Rien n’y fit. Les régimes de retraite ont beau aligner un déficit annuel équivalant au double de la fortune personnelle de la femme la plus riche de France, Liliane Bettencourt, soit plus de 30 milliards d’euros bientôt portés à 100, d’avril à novembre les défilés auront succédé aux défilés, les menaces aux menaces et, dans les services vitaux, les grèves aux grèves.

La camarilla des parrains du syndicalisme, aussi profuse que les confédérations sont nombreuses, concurrentes et archi-politisées, joue, sans risque pour leur confortable carrière, contre le pays. Elle paralyse, en prenant un ton doctrinaire. Monte les Français les uns contre les autres. Foule aux pieds l’intérêt général. Vitupère les « riches », le « capital », fût-il populaire, et tout ce qui ressemble à une réussite ou à une responsabilité entrepreneuriale, qu’elle s’acharne à vouloir surtaxer plus encore qu’elles ne le sont déjà, au risque de vider le pays de tout investisseur.

Les sectes socialistes quant à elles soutiennent, défilent, surenchérissent, stigmatisent. Et, parce que le conflit engendre le conflit, la guerre, la guerre, comme à l’abord de chaque grand seuil de l’histoire de cette hérésie occulte coiffée d’un bonnet sanglant, les porteurs de lumière finissent par s’entre-déchirer dans le soupçon de la trahison. Hamon contre Valls, Aubry contre Strauss-Kahn. Besancenot contre Royal. Mélenchon contre Hollande…

Cela ne vous rappelle-t-il rien ?
========================
§ **Consigne A**:
Relevez toutes les oppositions entre personnalités, formulées sur le modèle « X contre Y », que cite le texte source.
§ **Consigne B**:
Reproduisez fidèlement le passage du texte source commençant par « La camarilla des » et allant jusqu'à « de tout investisseur. » inclus.
========================
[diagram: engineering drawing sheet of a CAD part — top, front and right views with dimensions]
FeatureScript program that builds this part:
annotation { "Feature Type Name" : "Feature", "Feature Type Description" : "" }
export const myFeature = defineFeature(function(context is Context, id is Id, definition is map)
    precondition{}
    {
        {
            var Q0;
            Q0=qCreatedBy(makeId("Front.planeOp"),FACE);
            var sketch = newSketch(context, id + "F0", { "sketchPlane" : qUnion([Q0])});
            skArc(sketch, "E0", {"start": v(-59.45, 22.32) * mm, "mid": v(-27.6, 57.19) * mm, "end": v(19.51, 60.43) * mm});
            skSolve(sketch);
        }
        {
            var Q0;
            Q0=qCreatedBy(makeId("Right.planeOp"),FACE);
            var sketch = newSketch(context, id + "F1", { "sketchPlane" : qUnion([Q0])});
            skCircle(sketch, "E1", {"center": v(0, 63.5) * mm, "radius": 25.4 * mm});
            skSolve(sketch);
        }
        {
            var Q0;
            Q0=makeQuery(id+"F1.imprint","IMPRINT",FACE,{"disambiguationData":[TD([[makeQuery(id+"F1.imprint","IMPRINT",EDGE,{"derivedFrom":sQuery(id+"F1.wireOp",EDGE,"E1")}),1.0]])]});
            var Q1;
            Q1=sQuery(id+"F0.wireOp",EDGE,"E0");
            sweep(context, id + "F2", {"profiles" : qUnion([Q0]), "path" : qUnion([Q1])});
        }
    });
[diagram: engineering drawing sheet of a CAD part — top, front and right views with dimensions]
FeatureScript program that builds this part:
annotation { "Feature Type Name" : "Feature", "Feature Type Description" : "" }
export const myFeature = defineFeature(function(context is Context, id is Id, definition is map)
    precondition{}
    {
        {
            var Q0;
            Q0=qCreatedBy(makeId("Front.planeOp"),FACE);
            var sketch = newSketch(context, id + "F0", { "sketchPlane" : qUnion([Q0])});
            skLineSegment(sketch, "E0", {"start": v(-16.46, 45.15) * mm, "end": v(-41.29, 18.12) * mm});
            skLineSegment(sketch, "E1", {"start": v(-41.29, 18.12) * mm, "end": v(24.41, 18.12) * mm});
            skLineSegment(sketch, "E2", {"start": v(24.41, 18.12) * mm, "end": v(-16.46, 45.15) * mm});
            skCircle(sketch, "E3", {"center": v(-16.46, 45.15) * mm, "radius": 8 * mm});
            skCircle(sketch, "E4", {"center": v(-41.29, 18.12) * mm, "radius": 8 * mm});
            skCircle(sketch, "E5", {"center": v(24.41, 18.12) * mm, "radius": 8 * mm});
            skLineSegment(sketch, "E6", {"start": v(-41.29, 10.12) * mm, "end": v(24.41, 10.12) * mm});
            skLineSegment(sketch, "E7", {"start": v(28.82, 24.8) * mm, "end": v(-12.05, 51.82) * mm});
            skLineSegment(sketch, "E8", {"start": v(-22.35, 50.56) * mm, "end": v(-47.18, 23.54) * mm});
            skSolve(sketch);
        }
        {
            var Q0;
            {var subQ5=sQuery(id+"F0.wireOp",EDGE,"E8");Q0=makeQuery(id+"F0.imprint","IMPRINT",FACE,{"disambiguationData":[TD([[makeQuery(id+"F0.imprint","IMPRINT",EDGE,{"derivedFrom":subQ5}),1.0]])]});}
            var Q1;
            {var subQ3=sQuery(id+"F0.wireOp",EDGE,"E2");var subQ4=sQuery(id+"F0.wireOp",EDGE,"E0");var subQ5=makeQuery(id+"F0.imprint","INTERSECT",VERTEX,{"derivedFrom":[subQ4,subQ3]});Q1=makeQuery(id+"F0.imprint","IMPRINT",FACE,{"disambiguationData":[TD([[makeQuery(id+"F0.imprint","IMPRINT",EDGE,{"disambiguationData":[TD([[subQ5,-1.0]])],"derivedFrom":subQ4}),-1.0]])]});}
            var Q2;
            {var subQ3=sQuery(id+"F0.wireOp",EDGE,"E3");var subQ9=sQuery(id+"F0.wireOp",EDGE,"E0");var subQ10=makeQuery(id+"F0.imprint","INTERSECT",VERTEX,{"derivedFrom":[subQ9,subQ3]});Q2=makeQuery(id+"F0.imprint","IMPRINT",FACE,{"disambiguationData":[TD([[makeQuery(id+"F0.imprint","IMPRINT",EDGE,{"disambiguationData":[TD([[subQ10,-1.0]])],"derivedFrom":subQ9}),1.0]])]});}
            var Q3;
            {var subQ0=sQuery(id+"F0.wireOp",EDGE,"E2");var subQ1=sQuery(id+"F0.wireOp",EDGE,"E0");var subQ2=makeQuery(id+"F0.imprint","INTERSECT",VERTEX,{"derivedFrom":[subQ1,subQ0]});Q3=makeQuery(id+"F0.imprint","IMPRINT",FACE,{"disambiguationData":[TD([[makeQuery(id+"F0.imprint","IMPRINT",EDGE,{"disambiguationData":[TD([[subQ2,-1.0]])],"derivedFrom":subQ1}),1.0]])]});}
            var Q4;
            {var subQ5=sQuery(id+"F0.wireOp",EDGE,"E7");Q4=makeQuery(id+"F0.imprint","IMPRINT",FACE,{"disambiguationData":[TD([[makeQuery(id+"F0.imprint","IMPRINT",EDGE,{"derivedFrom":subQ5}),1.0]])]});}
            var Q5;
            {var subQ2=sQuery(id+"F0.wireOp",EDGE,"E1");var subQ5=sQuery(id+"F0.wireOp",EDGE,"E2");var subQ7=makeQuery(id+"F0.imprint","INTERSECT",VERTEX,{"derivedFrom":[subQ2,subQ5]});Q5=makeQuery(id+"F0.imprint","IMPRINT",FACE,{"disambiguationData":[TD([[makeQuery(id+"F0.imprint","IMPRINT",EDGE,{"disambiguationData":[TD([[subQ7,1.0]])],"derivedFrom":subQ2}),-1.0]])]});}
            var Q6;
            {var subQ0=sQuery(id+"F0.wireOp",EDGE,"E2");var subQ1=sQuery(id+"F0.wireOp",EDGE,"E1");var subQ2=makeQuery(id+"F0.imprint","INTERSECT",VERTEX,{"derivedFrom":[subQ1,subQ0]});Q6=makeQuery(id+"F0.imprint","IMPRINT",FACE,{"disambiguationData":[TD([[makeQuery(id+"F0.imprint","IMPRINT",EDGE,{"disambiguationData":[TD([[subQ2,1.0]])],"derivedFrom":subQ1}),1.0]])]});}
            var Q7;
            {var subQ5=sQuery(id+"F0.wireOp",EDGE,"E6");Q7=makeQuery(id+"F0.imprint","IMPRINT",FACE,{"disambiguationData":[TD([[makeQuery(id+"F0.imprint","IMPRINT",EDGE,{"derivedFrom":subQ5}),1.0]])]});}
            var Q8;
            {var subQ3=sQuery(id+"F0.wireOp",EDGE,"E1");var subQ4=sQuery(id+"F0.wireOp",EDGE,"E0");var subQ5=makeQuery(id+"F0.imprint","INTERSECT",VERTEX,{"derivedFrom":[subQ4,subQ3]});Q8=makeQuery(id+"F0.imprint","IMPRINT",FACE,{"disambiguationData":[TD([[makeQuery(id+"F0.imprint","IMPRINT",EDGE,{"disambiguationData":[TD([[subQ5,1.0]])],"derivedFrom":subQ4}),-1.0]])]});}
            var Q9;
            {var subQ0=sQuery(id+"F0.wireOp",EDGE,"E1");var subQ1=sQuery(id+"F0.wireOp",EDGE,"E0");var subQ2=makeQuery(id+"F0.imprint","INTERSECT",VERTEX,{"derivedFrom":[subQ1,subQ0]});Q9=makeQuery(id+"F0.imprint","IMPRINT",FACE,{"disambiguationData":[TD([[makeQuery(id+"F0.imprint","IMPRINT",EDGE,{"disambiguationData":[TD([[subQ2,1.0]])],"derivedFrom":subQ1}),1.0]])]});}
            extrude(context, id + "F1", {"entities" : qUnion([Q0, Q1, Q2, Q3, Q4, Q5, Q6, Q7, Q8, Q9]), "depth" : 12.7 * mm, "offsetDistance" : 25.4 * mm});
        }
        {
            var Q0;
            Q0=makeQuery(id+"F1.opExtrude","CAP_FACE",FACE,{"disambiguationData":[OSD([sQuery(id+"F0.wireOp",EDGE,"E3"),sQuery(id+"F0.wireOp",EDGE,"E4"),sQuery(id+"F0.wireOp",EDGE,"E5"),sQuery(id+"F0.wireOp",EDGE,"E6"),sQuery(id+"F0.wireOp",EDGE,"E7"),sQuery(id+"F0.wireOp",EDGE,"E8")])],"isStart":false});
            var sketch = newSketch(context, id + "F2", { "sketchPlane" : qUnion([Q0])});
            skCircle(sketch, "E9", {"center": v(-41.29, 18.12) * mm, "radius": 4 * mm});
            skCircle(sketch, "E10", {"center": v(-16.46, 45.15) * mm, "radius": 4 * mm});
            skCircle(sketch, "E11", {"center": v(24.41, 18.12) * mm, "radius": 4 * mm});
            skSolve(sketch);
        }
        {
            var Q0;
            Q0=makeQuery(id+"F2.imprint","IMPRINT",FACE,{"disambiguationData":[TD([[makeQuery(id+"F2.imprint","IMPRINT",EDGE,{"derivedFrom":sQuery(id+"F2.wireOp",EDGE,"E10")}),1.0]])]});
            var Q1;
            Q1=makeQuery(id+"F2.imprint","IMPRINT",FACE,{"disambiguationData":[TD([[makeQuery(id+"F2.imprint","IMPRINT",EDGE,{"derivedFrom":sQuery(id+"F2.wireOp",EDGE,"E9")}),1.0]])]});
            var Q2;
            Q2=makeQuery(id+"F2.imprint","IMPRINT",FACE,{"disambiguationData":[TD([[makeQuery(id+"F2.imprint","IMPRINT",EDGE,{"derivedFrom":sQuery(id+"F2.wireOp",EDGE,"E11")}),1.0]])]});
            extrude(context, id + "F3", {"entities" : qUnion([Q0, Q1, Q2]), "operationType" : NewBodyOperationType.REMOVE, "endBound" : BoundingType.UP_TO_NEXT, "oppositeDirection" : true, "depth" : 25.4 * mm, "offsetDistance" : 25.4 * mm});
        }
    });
========================
§ **Réponse attendue A**:
- Hamon contre Valls
- Aubry contre Strauss-Kahn
- Besancenot contre Royal
- Mélenchon contre Hollande

§ **Réponse attendue B**:
La camarilla des parrains du syndicalisme, aussi profuse que les confédérations sont nombreuses, concurrentes et archi-politisées, joue, sans risque pour leur confortable carrière, contre le pays. Elle paralyse, en prenant un ton doctrinaire. Monte les Français les uns contre les autres. Foule aux pieds l’intérêt général. Vitupère les « riches », le « capital », fût-il populaire, et tout ce qui ressemble à une réussite ou à une responsabilité entrepreneuriale, qu’elle s’acharne à vouloir surtaxer plus encore qu’elles ne le sont déjà, au risque de vider le pays de tout investisseur.